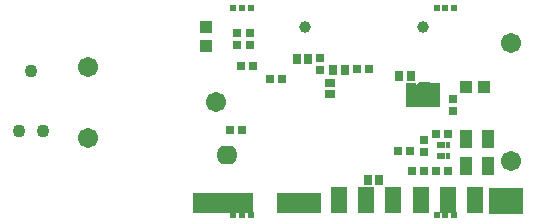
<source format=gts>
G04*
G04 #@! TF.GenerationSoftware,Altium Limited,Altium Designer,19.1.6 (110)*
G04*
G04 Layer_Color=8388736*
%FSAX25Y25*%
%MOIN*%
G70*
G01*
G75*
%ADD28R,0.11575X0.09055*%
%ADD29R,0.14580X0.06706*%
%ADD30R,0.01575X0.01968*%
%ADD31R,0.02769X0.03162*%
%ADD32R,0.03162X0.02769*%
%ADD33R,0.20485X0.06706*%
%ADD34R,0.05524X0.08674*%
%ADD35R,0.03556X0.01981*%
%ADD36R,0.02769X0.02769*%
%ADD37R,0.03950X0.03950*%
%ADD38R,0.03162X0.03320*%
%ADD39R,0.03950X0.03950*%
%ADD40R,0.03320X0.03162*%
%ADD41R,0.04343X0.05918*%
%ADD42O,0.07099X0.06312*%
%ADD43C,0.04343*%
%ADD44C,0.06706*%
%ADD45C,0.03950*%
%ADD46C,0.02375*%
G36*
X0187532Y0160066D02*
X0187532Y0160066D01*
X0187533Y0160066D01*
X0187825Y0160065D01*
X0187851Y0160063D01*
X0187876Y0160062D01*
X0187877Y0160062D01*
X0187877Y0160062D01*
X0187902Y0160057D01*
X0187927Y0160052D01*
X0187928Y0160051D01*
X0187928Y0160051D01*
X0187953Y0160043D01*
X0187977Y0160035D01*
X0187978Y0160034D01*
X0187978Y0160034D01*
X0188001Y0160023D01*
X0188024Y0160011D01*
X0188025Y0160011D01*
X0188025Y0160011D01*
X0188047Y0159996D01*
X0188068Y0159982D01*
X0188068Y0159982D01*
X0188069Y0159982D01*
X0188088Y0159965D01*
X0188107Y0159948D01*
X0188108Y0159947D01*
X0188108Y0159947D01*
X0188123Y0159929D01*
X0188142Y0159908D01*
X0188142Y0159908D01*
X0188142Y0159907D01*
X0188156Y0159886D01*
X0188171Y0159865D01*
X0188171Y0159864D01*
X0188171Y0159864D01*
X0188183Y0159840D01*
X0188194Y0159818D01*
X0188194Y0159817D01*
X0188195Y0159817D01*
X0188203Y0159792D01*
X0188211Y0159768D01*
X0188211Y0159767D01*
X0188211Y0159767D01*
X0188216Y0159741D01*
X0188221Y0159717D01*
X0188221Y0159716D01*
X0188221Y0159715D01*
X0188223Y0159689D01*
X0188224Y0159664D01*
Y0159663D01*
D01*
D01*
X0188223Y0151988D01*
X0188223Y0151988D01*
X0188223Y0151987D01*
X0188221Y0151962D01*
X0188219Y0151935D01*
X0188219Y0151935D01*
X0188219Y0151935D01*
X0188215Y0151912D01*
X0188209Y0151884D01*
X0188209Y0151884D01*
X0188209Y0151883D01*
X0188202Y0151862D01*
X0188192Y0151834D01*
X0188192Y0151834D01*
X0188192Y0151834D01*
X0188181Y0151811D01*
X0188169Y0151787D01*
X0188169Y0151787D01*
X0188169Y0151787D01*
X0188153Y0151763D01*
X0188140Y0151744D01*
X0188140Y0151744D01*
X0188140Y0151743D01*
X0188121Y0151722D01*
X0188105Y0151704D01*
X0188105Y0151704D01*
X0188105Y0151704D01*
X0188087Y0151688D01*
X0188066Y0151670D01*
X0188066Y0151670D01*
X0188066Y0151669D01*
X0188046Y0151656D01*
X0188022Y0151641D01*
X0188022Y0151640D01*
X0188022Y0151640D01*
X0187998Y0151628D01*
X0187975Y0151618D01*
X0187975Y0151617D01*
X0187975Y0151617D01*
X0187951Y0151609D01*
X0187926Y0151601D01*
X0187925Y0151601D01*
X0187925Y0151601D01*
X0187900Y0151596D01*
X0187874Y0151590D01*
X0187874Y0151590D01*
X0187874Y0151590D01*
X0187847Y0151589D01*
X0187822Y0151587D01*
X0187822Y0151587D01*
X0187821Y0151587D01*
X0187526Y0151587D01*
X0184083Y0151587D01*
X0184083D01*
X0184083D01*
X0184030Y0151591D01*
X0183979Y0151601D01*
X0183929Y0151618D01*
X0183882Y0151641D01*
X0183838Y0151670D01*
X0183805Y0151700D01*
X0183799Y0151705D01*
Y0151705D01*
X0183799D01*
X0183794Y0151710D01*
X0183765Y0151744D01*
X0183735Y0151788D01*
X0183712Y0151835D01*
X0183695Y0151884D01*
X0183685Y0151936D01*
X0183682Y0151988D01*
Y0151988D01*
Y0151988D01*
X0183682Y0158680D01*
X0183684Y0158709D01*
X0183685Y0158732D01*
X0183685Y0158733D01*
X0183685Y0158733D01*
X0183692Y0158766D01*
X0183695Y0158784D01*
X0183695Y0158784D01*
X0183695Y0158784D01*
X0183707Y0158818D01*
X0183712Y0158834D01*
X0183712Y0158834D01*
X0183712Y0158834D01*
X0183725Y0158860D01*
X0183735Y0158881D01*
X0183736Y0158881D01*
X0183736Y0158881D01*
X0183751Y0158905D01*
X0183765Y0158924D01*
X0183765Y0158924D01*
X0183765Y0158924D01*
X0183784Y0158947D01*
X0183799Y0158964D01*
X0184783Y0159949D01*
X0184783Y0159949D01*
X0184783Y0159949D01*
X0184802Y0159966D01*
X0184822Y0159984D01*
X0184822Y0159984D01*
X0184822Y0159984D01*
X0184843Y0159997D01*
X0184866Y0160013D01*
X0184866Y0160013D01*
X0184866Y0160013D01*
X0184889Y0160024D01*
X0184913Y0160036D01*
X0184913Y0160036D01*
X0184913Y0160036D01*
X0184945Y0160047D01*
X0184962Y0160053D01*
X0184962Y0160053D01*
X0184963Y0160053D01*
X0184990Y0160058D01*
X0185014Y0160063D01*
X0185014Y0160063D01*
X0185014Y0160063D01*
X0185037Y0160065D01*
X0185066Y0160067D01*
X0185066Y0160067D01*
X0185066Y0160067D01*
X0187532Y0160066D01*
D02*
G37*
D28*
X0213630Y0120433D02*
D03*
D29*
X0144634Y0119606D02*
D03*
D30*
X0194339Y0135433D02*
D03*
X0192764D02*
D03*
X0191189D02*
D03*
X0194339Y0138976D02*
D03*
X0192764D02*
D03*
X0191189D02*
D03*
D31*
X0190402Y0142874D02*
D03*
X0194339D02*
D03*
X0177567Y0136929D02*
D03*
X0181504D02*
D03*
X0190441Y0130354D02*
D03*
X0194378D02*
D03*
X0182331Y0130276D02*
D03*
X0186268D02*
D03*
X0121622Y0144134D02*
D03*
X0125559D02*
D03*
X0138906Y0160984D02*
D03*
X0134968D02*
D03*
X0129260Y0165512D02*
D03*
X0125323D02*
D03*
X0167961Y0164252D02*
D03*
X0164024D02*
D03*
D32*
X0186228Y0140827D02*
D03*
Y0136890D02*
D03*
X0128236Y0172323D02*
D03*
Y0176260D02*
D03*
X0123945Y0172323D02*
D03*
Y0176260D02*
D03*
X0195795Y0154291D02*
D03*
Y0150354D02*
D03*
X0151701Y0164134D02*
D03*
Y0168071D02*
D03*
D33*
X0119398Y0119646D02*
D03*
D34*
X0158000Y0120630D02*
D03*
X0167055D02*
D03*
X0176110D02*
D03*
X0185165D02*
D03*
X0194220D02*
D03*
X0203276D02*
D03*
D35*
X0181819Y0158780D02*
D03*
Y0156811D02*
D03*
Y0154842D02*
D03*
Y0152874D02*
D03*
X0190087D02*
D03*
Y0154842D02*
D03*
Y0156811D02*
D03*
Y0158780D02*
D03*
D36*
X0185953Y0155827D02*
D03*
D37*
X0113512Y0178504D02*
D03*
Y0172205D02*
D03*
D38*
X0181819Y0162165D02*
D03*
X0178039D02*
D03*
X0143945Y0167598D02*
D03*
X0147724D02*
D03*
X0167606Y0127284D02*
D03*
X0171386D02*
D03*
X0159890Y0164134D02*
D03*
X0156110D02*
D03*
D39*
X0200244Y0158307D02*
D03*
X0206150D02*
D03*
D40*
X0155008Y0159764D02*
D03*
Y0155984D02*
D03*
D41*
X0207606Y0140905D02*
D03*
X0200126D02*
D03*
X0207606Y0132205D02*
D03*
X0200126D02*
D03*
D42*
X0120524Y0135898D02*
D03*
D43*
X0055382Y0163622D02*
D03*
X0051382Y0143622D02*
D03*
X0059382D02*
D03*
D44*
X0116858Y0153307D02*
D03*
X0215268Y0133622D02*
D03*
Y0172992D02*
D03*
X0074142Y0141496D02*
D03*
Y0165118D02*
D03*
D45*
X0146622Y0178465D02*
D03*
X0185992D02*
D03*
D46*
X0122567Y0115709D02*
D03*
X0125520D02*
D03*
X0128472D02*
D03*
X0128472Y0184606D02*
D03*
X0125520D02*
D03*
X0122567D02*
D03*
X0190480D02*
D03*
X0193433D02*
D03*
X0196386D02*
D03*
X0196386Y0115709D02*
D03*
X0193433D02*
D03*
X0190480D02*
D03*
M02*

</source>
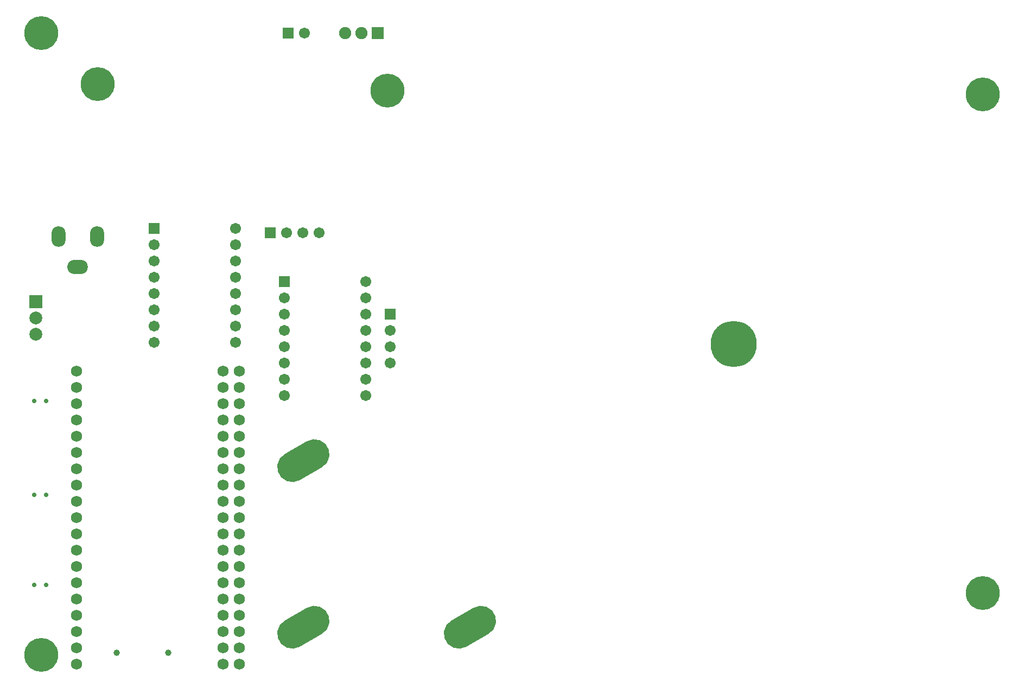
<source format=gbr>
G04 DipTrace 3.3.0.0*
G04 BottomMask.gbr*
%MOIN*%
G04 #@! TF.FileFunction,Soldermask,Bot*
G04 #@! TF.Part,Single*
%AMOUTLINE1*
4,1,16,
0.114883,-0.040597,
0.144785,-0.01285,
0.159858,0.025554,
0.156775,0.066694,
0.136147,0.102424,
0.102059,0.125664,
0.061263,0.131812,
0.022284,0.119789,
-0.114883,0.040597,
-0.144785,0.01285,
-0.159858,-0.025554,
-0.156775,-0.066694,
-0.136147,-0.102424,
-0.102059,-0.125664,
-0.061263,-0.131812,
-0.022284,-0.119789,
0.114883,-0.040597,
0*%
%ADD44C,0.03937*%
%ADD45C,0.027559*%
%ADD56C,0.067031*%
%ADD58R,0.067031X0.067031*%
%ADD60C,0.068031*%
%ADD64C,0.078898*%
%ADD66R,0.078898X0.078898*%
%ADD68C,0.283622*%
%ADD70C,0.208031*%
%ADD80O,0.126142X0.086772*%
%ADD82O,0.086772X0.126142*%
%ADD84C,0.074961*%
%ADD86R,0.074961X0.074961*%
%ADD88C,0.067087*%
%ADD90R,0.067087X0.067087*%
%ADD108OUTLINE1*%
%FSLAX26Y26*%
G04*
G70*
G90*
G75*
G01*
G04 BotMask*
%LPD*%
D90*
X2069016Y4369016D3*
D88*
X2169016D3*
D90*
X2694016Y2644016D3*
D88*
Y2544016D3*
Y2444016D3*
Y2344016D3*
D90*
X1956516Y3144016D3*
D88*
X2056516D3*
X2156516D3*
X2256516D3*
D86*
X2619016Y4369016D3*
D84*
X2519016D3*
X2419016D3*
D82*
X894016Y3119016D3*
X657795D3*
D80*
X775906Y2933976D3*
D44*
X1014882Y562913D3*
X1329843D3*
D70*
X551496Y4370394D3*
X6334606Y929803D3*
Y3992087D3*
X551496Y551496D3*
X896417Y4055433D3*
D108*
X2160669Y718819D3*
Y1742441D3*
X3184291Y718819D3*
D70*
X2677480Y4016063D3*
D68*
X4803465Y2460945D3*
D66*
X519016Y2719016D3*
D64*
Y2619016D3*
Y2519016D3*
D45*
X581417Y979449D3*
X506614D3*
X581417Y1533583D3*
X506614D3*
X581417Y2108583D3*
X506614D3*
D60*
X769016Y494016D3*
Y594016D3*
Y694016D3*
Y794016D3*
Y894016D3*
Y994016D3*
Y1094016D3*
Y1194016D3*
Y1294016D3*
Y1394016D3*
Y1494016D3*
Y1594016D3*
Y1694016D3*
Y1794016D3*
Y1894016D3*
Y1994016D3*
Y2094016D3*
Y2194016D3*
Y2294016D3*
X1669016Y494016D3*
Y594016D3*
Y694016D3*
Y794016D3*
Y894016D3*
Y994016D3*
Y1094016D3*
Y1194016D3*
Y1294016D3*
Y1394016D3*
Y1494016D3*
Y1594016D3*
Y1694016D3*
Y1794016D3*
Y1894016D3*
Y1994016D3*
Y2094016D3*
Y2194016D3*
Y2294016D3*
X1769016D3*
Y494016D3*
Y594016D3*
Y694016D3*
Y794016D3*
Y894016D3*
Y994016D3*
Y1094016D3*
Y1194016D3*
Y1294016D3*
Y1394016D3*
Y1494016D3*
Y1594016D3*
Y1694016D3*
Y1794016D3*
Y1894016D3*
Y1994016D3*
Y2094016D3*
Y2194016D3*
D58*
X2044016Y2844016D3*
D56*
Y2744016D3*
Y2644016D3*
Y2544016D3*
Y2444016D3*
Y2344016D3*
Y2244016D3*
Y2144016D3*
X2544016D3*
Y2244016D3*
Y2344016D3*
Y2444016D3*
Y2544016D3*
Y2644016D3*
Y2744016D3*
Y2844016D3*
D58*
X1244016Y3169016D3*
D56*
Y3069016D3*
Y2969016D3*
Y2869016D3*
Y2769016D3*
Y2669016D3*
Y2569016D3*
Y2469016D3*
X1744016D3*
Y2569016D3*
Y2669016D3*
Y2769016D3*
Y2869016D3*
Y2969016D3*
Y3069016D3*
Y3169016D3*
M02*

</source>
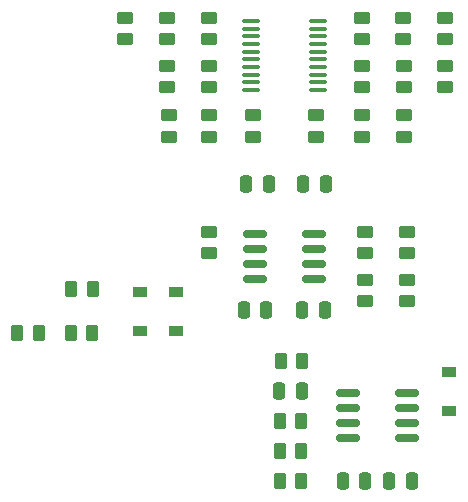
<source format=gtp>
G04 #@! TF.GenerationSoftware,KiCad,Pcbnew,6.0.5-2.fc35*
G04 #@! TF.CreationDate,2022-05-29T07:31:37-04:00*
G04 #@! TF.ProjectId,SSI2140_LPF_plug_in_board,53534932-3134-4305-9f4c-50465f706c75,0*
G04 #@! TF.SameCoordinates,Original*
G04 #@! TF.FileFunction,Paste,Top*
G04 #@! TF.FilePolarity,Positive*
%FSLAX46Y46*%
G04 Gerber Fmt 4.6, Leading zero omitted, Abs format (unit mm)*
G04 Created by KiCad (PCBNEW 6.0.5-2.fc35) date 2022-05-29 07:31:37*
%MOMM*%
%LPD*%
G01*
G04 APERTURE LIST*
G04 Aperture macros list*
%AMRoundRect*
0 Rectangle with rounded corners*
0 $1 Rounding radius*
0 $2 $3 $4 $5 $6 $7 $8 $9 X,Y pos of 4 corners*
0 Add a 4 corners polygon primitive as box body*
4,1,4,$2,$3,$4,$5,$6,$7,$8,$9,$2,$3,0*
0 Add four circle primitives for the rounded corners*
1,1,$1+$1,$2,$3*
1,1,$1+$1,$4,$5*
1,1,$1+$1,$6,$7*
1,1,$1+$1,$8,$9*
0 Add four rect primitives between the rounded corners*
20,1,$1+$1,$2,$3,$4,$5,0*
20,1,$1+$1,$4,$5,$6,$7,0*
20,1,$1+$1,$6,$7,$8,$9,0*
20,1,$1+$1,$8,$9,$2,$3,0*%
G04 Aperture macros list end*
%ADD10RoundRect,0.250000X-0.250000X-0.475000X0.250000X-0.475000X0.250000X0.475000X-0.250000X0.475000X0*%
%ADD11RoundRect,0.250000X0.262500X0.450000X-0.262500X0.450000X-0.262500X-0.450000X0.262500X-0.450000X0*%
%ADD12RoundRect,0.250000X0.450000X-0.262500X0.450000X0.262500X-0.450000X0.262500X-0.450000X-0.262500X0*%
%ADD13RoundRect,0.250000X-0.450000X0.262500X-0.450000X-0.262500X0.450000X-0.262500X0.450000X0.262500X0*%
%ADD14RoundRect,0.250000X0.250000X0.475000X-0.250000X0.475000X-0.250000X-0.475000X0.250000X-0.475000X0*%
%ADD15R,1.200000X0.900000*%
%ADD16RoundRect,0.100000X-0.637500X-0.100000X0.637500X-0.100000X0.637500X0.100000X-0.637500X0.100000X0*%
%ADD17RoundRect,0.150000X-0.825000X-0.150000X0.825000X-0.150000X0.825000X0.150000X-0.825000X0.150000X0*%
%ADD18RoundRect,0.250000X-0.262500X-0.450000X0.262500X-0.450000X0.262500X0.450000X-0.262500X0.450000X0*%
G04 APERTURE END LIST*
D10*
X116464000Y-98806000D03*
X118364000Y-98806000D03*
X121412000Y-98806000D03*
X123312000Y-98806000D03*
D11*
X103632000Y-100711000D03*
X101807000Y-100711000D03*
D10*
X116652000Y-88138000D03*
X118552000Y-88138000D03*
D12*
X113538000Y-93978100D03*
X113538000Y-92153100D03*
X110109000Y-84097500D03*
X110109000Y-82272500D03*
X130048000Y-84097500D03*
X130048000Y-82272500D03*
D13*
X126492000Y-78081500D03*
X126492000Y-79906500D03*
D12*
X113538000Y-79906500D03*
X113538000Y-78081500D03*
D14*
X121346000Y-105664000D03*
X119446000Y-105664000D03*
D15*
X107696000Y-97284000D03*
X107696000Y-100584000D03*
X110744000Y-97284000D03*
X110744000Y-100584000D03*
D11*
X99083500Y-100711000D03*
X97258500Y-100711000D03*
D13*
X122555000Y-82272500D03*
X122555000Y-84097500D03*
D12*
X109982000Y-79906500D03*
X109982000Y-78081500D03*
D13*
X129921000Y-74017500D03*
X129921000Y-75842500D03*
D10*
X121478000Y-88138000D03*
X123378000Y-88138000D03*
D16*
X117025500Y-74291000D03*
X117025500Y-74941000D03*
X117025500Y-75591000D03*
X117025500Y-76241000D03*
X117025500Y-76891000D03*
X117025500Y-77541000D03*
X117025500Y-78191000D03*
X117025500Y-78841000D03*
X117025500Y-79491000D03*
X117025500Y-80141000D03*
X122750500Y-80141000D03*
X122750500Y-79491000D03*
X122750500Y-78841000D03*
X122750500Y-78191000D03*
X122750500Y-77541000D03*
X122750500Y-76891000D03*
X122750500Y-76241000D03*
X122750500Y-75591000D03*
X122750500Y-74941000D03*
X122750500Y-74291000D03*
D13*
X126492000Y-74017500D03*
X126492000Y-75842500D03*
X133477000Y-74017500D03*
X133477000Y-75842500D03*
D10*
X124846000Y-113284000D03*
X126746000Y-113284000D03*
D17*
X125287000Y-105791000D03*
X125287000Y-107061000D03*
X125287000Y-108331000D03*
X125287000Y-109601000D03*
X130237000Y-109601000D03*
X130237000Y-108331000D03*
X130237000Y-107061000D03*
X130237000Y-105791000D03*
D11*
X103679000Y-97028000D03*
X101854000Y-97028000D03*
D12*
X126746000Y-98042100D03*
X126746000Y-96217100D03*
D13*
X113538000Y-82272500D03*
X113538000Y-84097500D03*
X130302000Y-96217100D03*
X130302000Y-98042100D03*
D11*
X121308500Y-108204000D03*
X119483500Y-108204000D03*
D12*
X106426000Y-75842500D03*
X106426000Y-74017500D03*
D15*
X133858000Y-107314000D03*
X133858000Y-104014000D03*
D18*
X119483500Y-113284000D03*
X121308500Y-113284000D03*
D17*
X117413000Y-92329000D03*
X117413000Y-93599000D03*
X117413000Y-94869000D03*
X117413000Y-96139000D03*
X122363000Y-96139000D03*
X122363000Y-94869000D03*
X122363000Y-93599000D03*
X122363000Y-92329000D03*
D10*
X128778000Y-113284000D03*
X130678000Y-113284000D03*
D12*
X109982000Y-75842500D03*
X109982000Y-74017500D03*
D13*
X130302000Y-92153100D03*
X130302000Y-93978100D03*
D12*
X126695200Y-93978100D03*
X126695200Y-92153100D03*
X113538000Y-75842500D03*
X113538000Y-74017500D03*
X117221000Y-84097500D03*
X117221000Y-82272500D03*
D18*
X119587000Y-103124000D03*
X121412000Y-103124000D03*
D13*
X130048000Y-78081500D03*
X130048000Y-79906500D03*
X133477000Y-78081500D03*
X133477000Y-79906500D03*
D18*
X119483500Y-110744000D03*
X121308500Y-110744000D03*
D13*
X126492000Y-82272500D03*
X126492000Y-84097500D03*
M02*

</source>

→ INSTRUCTION
Check each line of the records for the string "KiCad" and copy those that have it.

→ WRITTEN SOLUTION
G04 #@! TF.GenerationSoftware,KiCad,Pcbnew,6.0.5-2.fc35*
G04 Created by KiCad (PCBNEW 6.0.5-2.fc35) date 2022-05-29 07:31:37*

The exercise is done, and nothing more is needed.